REQUIRED ACTION:
For the data below, restate word for word only the lines from the line containing "cytoplasmic/membranous staining for" through the line containing "carcinoma (ovarian) was", both ends included.

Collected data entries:
_ _ _

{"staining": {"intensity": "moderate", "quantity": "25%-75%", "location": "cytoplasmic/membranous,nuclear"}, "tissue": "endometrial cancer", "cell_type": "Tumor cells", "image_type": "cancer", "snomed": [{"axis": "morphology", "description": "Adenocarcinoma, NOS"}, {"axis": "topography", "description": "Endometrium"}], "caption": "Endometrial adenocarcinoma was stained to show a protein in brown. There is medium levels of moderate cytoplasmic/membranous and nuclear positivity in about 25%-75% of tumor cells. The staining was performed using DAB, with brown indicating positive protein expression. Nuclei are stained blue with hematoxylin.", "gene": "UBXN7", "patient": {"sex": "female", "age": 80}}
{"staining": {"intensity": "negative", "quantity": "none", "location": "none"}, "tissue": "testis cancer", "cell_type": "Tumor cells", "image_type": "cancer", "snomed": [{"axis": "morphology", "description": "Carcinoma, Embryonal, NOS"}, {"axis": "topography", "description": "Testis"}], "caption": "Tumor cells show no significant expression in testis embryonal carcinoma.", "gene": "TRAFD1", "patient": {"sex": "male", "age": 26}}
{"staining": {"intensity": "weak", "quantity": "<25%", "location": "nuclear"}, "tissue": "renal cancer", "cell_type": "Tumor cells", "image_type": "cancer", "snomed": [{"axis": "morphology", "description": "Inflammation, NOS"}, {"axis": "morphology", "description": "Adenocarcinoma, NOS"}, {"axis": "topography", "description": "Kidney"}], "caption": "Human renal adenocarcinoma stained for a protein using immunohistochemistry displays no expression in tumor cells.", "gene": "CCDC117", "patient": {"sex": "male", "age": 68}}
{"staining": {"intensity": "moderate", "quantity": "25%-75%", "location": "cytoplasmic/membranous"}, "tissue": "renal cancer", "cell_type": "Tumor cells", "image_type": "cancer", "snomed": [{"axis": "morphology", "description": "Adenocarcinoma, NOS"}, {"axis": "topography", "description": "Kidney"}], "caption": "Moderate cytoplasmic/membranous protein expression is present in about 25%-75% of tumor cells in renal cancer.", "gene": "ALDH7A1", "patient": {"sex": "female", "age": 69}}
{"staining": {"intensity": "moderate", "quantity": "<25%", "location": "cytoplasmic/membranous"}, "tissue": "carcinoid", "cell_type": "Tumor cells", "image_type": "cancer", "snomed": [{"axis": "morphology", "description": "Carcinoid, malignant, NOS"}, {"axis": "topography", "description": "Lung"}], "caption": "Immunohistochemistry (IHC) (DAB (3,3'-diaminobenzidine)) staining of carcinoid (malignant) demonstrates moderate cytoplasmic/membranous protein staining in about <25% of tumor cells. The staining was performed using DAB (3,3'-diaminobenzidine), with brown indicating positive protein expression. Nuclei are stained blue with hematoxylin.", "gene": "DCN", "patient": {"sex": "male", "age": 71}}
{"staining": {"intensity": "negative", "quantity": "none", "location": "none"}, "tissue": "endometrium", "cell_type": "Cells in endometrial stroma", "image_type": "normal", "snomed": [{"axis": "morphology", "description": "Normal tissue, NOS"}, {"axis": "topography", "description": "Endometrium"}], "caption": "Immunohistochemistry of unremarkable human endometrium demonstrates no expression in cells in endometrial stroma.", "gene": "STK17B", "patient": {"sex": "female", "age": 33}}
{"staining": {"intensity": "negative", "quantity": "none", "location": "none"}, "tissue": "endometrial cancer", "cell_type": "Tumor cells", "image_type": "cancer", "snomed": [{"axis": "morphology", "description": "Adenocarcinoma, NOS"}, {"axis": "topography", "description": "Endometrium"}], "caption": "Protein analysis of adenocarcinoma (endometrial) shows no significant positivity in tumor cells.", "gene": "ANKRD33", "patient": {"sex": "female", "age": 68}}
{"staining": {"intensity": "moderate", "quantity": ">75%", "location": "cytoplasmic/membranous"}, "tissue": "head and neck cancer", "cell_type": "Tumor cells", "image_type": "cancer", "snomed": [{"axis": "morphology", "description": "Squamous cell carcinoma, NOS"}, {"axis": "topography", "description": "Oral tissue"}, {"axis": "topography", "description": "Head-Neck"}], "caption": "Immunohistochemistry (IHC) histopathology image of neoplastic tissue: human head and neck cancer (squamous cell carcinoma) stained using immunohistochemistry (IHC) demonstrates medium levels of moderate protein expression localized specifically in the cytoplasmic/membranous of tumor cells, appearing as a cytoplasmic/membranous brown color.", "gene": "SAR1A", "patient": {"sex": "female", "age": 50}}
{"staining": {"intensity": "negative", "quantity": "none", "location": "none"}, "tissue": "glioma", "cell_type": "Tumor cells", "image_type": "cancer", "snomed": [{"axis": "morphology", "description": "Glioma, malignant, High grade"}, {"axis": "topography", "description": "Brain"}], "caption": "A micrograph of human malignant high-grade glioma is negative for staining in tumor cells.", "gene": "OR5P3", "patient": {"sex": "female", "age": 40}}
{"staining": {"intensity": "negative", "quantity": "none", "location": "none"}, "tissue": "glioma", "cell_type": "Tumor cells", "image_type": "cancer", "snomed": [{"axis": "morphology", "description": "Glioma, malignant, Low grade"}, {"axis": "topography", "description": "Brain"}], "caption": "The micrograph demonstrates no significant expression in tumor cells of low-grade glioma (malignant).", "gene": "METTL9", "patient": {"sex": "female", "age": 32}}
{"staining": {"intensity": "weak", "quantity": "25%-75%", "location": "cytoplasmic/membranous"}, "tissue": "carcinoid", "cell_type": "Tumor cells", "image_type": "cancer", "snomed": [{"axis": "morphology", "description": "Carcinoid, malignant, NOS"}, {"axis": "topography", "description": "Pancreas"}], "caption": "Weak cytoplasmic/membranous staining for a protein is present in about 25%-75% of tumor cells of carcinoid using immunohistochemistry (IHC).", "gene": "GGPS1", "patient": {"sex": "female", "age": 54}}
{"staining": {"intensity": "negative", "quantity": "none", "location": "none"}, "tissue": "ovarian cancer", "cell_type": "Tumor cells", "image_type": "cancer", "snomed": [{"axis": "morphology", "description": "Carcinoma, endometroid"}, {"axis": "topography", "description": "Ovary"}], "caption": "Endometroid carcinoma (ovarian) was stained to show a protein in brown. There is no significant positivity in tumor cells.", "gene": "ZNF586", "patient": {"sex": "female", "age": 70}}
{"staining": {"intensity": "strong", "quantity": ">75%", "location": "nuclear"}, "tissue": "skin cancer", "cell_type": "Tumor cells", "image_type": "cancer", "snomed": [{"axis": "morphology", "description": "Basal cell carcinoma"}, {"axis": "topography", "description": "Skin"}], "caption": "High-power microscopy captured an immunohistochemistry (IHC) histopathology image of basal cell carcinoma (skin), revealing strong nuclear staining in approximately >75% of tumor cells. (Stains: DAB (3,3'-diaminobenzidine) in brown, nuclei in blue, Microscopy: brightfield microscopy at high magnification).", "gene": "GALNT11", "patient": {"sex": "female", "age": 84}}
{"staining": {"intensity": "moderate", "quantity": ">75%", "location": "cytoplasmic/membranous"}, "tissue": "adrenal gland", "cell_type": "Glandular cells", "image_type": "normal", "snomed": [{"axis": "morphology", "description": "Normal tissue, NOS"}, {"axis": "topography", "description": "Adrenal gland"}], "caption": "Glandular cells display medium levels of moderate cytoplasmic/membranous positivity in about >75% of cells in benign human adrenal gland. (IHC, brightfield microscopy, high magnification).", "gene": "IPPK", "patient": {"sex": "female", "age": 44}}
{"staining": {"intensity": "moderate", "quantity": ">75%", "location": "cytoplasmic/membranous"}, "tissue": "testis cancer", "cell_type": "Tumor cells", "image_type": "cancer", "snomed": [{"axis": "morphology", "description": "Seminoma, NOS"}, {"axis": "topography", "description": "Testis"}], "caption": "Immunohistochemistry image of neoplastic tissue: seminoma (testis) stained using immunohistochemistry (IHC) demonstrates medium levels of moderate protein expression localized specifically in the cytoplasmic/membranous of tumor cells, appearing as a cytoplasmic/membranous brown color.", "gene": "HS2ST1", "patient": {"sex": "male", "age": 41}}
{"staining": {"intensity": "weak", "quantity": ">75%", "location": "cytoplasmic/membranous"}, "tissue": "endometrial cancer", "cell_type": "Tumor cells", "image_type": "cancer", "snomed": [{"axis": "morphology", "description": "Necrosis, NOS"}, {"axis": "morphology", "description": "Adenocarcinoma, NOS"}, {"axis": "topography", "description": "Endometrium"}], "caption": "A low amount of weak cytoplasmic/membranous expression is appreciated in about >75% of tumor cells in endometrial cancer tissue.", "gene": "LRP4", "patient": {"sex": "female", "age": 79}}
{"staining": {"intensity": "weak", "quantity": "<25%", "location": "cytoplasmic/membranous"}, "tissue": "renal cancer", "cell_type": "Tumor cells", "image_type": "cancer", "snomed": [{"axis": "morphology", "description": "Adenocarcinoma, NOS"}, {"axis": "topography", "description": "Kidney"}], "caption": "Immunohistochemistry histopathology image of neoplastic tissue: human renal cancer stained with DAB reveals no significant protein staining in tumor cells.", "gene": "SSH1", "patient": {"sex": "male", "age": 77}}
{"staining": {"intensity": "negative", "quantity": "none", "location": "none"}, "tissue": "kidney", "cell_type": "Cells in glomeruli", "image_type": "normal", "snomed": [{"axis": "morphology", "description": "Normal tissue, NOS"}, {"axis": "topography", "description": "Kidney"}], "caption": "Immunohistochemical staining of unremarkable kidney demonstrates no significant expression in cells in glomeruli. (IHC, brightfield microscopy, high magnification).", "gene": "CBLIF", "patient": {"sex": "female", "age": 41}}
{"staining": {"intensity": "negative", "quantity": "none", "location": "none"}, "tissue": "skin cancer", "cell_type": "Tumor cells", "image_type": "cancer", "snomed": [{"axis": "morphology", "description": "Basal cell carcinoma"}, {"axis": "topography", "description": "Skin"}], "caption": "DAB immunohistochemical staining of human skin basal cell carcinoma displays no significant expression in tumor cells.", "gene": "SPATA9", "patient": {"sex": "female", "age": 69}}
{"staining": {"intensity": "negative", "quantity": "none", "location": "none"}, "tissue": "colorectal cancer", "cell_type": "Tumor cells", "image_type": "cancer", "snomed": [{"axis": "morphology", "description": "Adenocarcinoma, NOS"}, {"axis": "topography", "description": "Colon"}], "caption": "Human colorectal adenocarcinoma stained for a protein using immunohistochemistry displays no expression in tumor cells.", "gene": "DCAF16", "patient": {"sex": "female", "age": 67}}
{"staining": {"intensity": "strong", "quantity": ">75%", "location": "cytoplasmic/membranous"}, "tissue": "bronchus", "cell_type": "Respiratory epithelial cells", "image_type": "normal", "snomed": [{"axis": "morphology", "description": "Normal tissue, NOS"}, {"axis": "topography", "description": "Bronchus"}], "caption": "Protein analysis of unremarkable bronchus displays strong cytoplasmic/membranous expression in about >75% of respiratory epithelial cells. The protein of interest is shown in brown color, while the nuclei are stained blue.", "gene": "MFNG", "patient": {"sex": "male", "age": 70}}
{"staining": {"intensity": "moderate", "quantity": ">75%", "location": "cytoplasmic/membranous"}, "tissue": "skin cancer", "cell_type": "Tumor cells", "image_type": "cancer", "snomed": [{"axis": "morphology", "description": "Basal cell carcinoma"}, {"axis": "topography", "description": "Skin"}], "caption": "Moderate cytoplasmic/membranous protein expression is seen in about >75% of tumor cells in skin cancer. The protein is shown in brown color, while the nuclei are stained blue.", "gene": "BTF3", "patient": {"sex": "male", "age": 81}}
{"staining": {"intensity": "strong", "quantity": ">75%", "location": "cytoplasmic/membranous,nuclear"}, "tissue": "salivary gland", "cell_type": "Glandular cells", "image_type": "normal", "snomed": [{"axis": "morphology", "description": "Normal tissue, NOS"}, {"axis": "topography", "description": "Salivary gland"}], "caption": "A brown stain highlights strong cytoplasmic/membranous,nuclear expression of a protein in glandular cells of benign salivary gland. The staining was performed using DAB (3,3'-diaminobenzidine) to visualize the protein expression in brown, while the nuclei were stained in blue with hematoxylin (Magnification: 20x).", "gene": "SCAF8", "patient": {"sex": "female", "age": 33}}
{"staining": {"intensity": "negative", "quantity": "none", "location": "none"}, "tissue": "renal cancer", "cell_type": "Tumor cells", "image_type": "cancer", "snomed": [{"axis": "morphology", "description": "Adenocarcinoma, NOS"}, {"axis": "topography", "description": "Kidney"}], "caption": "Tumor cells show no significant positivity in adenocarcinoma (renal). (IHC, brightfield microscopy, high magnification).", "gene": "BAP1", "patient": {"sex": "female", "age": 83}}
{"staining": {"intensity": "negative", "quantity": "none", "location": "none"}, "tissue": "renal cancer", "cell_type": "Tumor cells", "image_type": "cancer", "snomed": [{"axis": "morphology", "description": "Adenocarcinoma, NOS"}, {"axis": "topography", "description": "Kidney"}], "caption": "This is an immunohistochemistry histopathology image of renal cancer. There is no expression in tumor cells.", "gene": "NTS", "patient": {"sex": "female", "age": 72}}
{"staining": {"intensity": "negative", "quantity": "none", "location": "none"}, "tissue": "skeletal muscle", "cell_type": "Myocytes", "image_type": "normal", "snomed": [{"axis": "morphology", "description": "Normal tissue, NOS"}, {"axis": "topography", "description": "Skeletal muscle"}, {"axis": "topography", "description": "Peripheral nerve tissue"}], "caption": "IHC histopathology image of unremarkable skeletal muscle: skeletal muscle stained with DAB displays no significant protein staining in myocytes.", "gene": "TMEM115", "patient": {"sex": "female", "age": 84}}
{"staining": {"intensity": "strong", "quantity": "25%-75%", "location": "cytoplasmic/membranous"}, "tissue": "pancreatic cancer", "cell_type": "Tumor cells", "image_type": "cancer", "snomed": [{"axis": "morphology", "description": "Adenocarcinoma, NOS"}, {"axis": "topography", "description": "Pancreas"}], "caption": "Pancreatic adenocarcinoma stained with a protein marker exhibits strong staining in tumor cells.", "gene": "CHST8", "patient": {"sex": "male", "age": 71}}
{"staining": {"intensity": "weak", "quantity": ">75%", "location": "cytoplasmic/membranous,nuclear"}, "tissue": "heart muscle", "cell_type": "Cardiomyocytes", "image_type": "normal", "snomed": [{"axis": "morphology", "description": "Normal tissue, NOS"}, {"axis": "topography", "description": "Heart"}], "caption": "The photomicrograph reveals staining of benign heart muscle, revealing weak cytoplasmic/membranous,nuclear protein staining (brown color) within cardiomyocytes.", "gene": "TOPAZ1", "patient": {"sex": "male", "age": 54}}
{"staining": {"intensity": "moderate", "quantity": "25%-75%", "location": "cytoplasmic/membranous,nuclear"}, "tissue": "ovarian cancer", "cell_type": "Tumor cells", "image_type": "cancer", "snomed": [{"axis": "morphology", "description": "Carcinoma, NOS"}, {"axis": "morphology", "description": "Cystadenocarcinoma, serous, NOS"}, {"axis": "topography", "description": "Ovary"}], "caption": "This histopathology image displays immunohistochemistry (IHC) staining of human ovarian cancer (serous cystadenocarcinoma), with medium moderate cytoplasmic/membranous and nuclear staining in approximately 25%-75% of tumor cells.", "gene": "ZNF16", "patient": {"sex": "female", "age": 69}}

_ _ _

RESPONSE FOR THIS EXERCISE:
{"staining": {"intensity": "weak", "quantity": "25%-75%", "location": "cytoplasmic/membranous"}, "tissue": "carcinoid", "cell_type": "Tumor cells", "image_type": "cancer", "snomed": [{"axis": "morphology", "description": "Carcinoid, malignant, NOS"}, {"axis": "topography", "description": "Pancreas"}], "caption": "Weak cytoplasmic/membranous staining for a protein is present in about 25%-75% of tumor cells of carcinoid using immunohistochemistry (IHC).", "gene": "GGPS1", "patient": {"sex": "female", "age": 54}}
{"staining": {"intensity": "negative", "quantity": "none", "location": "none"}, "tissue": "ovarian cancer", "cell_type": "Tumor cells", "image_type": "cancer", "snomed": [{"axis": "morphology", "description": "Carcinoma, endometroid"}, {"axis": "topography", "description": "Ovary"}], "caption": "Endometroid carcinoma (ovarian) was stained to show a protein in brown. There is no significant positivity in tumor cells.", "gene": "ZNF586", "patient": {"sex": "female", "age": 70}}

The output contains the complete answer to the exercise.